Gözlerini heyet üyelerinin üstünde gezdirdi. Sırayla. Sonra tane tane
konuştu: "Bir Türk padişahına ve İslam halifesine hal' kararını
bildirmek için bir Yahudi, bir Ermeni, bir Arnavut ve bir nankörden
başkasını bulamadılar mı?" Emanuel Karasu (Yahudi), Aram Efendi
(Ermeni), Esat Toptani (Arnavut) ve Ahmet Hikmet Paşa (Abdülhamit'in
uzun süre yaverliğini yaptıktan sonra muhalefet saflarına geçen Gürcü)
hiç tepki vermediler.
Abdülhamit ve yakınları hemen o gece Sirkeci'den trene bindirilip
Selanik'e gönderildi. Selanikli Emanuel Karasu da yıllarca düşlediği
bu "son"u görmenin mutluluğuyla, hayatının en unutulmaz gecelerinden
birini yaşadı. Emanuel Karasu, Selanik'te doğup büyümüş bir
Yahudi'ydi. 400 yıl önce, 1492'de İspanya'dan sürülmüş ve Sultan II.
Beyazıt'ın izniyle Selanik'e yerleşmiş Sefarad'lardan idi. Hukuk
öğrenimi görmüştü. Avukatlık yapıyordu ve meslektaşlarının cesaret
edemediği garip davaları alıp müvekkillerine kazandırmasıyla ün
yapmıştı. Bir ayağı İtalya'daydı o sıralar. İtalyan vatandaşlığına
geçtiği çok yıllar sonra ortaya çıktı. Roma ama özellikle Venedik'te
kurduğu dostluklar onun bir "ilk"e imza atarak tarihe girmesini
sağladı. Osmanlı İmparatorluğu'nda ilk mason localarını o örgütledi.
Önce Selanik'te, ardından İzmir'de, Bursa'da, İstanbul'da; hatta
Osmanlı'nın artık pek hükmünün geçmediği Kahire'de şubeler açtı.

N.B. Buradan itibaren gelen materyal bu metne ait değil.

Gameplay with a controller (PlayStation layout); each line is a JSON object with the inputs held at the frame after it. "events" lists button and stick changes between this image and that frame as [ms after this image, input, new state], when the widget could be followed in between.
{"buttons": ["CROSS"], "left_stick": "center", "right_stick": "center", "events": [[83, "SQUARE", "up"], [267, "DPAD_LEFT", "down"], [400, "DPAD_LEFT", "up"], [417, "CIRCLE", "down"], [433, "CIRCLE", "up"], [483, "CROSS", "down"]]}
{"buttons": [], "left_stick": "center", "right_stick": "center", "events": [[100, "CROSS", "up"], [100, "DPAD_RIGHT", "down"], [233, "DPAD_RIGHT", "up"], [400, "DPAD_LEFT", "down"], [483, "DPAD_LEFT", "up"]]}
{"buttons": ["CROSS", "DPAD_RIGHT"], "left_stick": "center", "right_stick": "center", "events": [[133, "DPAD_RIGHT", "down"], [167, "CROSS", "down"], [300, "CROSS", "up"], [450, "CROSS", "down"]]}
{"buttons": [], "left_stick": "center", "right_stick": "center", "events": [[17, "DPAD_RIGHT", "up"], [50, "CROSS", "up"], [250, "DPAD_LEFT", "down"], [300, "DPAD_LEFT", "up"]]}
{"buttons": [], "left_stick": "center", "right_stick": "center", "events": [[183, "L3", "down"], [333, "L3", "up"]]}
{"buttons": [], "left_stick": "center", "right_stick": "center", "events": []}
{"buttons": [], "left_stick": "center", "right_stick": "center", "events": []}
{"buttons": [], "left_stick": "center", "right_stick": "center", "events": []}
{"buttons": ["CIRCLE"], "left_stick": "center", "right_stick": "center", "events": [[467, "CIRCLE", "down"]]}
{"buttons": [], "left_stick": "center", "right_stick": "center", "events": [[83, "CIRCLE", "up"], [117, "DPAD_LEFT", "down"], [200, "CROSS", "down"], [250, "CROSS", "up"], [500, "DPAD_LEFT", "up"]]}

Locaların ortak genel kurulunda, Türkiye Süprem (Yüksek) Konseyi şöyle
oluştu: Prens Aziz Hasan Paşa (general), Cavit Bey (İttihat ve Terakki
döneminde Maliye Nazırı oldu, Lozan'daki Türk heyetinde görev aldı,
Atatürk'e İzmir'deki suikast girişiminin ardından İttihatçılar'ı
temizleme operasyonunda idam edildi), Jozef Sakakini Bey (Kahire
locasından), Süleyman Faik Paşa (ordu komutanı), Mehmet Talat Paşa
(eski Başvekil), David J. Kohen, Mişel A. Noradungyan, Osman Talat Bey
(avukat), Emanuel Karasu (avukat), Dr. Rıza Tevfik Bey (senatör,
filozof), Mehmet Arif (avukat), Galip Paşa (general, Emniyet Genel
Müdürü), Mehmet Fuat Hulusi Bey (milletvekili, avukat), Sarim Kibar
(tüccar), Mithat Şükrü Bey (milletvekili), Rahmi Bey (milletvekili,
vali), Katipzade Sabri Bey (tüccar). Bir de loca yönetiminde olmayan
perde arkasındaki güçlü isimler vardı Karasu'nun çevresinde. Örneğin
Talat Paşa. O yıllarda gizli bir örgüt olan İttihat ve Terakki'ye
toplantıları için Selanik'teki mason locasının (Bir İtalyan'ın mülkü
olduğu için kapitülasyonlar uyarınca polis, mahkemeden özel izin
almadan giremiyordu) kapılarını açtı. O da katıldı örgüte. Çabuk
parladı. Uzatmayalım. Emanuel Karasu, 1912 ve 1914 seçimlerinde de
İstanbul temsilcisi olarak Meclis-i Mebusan'da yer aldı. İttihat
Terakki iktidarında çok zengin oldu. Denildiğine göre, devletin alım
ve satımlarında aracılık yaparak komisyon alıyordu. İttihat ve
Terakki'nin çöküşünden ve tüm liderlerinin yurtdışına kaçmalarından
sonra o nedense İstanbul'da kaldı. Servetinin önemli bir bölümüne el
konuldu. İşgal yıllarında İtalya'ya gitti. Türkiye Cumhuriyeti
kurulduktan sonra 1930'larda döndü. 1934'te son nefesini verdi.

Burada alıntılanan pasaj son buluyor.